Following a thematic method of analysis, defined as ‘identifying, analyzing and reporting patterns (themes) within data’ (Braun and Clarke, 2006: 79), I initially read and re-read interview transcripts for a broad sense of what the interview was like. I worked on each interview transcript at least twice, with time apart between readings to maximise interpretive rigour. This process enabled me to reflexively identify categories and themes that recurred in the data (Gibbs, 2012). I used thematic analysis because, as Braun and Clarke (2006, 2021) state, it minimally organises the data and therefore retains its rich detail. This was important in making sure the analysis preserved the voices of young people as much as possible, knowing their voices were now bound to my interpretive lenses.

[Data entries]

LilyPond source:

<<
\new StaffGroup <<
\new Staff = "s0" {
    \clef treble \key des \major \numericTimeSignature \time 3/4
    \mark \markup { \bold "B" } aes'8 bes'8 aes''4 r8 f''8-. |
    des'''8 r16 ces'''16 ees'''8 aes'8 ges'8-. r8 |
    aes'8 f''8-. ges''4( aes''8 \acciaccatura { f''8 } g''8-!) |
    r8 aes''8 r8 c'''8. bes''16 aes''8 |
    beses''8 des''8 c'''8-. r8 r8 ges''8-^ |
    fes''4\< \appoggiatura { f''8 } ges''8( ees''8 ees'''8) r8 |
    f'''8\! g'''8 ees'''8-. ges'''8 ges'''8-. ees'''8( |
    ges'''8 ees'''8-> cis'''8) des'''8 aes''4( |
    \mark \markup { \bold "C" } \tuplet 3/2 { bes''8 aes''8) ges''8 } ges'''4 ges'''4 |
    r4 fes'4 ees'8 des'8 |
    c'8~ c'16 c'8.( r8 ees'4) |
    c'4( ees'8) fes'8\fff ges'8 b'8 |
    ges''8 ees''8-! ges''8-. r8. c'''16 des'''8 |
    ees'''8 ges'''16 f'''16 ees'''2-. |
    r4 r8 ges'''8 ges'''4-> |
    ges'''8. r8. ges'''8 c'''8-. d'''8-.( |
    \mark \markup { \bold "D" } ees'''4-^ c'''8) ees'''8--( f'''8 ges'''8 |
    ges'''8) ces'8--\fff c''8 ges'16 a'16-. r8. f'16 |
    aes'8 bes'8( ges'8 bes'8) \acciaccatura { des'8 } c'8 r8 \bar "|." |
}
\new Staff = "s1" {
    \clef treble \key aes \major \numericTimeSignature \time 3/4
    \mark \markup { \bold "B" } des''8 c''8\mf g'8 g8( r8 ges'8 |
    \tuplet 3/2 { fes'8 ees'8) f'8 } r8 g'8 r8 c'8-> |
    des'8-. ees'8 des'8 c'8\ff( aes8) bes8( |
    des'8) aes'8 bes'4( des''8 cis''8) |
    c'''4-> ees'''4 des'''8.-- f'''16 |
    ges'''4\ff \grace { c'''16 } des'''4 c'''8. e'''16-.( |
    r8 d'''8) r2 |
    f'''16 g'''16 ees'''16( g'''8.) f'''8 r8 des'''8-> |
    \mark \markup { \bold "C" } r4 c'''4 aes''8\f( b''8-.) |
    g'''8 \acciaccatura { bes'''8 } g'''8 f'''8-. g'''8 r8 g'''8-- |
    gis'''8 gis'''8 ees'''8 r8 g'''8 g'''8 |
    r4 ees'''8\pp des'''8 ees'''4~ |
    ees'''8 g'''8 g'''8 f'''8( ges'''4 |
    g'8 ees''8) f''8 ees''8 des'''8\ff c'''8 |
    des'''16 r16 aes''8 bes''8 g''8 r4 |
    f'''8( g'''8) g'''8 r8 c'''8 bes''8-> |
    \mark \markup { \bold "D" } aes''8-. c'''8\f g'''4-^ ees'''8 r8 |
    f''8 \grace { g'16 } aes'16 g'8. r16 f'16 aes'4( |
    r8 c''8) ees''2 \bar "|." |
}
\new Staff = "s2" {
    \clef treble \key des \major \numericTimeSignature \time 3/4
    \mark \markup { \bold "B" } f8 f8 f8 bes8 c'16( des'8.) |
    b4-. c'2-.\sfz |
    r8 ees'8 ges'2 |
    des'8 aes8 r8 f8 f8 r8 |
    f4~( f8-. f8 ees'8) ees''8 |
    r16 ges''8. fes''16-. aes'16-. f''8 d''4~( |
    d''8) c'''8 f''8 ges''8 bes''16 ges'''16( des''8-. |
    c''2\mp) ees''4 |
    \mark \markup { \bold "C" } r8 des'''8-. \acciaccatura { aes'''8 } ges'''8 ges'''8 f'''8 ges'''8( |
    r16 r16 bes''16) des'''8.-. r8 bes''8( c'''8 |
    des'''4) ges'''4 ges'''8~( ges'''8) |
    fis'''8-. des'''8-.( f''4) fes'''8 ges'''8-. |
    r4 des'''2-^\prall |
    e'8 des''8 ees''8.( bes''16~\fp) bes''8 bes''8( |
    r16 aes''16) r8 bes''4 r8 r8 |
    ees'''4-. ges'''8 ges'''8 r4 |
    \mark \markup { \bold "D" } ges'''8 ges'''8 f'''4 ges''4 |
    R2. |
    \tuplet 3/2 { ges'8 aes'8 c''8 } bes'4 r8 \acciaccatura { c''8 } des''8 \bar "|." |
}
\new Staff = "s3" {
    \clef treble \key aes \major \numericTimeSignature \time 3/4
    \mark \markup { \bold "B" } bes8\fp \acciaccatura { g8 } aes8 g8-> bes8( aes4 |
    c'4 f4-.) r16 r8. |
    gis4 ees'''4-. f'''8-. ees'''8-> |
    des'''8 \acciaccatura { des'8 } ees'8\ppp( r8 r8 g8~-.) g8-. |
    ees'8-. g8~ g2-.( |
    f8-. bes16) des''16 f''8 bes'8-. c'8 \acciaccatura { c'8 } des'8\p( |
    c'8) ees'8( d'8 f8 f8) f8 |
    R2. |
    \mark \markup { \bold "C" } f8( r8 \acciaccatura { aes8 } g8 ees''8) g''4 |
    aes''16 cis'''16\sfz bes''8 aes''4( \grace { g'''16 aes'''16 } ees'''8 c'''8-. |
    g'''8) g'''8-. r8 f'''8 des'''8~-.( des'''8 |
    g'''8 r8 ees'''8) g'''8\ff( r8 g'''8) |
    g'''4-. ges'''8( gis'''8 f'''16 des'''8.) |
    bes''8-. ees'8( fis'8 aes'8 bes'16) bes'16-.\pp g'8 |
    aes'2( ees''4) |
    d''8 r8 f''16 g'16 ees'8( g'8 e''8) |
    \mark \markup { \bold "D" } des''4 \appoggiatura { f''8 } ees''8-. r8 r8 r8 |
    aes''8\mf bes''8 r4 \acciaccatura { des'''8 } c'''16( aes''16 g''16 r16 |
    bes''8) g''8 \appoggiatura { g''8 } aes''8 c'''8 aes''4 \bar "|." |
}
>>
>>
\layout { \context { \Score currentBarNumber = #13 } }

**Problem to solve**
In the text on thematic analysis, how many times was each interview transcript worked on?

**Answer box**
At least twice, with time apart between readings.